Personal information
- Full name: Kevin James Willcock
- Born: 8 March 1973 (age 53) Tavistock, Devon, England
- Batting: Right-handed
- Bowling: Right-arm medium
- Relations: Eric Willcock (father)

Domestic team information
- 1993–1998: Cornwall

Career statistics
| Competition | LA |
| Matches | 2 |
| Runs scored | 26 |
| Batting average | 13.00 |
| 100s/50s | –/– |
| Top score | 25 |
| Balls bowled | 144 |
| Wickets | 2 |
| Bowling average | 47.50 |
| 5 wickets in innings | – |
| 10 wickets in match | – |
| Best bowling | 1/43 |
| Catches/stumpings | 1/– |
- Source: Cricinfo, 17 October 2010

= Kevin Willcock =

English cricketer

Kevin James Willcock (born 8 March 1973) is a former English cricketer. Willcock was a right-handed batsman who bowled right-arm medium pace. He was born at Tavistock, Devon.

Willcock made his Minor Counties Championship debut for Cornwall in 1993 against Devon. From 1993 to 1998, he represented the county in 34 Minor Counties Championship matches, the last of came match against Herefordshire. Willcock also represented Cornwall in the MCCA Knockout Trophy. His debut in that competition came against Devon in 1995. From 1995 to 1998, he represented the county in 7 Trophy matches, the last of which came against Devon.

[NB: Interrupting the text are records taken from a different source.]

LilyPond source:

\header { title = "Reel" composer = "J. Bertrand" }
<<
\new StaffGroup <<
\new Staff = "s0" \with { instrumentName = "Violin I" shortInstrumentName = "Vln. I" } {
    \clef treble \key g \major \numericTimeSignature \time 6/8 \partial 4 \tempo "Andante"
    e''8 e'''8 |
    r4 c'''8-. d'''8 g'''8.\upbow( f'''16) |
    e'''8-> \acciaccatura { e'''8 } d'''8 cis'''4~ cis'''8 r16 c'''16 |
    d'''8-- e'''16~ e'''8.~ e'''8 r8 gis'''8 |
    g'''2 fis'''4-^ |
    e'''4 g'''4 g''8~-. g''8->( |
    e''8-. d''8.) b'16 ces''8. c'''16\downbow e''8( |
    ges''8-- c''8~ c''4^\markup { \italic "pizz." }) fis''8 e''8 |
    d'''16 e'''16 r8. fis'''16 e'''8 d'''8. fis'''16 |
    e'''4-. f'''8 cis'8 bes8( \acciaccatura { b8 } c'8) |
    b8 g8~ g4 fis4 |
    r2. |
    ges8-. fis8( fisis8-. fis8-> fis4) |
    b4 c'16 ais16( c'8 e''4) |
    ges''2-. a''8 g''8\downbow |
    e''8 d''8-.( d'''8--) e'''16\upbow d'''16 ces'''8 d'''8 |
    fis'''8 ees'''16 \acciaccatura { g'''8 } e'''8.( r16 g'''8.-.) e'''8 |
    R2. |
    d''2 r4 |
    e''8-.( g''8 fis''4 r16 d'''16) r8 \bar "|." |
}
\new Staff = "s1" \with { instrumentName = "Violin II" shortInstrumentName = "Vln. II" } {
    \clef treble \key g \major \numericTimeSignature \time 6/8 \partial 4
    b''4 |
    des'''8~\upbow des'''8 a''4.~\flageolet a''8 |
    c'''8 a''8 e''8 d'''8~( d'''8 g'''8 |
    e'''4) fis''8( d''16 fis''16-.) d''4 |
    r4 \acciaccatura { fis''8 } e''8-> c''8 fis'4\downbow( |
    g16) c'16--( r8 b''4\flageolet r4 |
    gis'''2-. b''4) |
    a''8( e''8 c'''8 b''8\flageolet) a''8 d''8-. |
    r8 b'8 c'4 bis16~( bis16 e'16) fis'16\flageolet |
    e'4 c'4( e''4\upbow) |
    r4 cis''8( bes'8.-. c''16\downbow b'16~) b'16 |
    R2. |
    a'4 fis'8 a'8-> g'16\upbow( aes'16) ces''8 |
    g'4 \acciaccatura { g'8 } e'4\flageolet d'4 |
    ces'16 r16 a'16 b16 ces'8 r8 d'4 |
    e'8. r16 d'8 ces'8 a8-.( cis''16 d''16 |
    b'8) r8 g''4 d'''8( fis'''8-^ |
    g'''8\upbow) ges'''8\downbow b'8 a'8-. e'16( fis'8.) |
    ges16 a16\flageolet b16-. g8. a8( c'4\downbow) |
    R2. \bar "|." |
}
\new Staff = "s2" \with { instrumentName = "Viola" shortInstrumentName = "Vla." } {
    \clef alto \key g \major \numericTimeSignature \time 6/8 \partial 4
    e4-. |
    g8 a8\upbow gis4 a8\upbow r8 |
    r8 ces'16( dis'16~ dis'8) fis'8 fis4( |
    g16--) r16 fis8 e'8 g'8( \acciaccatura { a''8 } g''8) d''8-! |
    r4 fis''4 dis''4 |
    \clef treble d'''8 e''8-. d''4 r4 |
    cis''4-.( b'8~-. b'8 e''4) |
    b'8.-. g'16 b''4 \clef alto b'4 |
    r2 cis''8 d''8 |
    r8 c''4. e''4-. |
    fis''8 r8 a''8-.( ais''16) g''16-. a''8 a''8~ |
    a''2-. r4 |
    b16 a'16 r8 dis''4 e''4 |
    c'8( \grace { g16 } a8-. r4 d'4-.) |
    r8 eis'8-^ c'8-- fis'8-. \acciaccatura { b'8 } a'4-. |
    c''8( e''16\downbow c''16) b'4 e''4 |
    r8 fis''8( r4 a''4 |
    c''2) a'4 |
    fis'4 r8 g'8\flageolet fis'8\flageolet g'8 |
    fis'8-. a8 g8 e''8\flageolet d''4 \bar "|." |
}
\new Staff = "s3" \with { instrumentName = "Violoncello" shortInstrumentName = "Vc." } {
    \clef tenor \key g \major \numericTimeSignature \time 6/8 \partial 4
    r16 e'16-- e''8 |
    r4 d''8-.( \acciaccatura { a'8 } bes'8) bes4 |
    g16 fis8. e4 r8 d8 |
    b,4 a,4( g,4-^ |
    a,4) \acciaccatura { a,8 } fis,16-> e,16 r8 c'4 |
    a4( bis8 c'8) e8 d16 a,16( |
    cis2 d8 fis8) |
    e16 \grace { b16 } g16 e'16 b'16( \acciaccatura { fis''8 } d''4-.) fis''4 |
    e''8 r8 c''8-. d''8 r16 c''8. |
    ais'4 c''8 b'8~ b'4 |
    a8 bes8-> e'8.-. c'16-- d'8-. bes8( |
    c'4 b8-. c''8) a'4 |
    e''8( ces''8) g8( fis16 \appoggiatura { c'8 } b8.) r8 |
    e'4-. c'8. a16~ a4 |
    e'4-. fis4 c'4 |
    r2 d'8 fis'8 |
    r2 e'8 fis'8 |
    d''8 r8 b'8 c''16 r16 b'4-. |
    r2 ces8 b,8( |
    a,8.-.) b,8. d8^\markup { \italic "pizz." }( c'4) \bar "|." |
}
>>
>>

Willcock also represented Cornwall in 2 List A matches. These came against Middlesex in the 1995 NatWest Trophy and Warwickshire in the 1996 NatWest Trophy. In his 2 List A matches, he scored 26 runs at a batting average of 13.00, with a high score of 25. In the field he took a single catch. With the ball he took 2 wickets at a bowling average of 47.50, with best figures of 1/43.

==Family==
His father Eric also played List A and Minor Counties for Cornwall.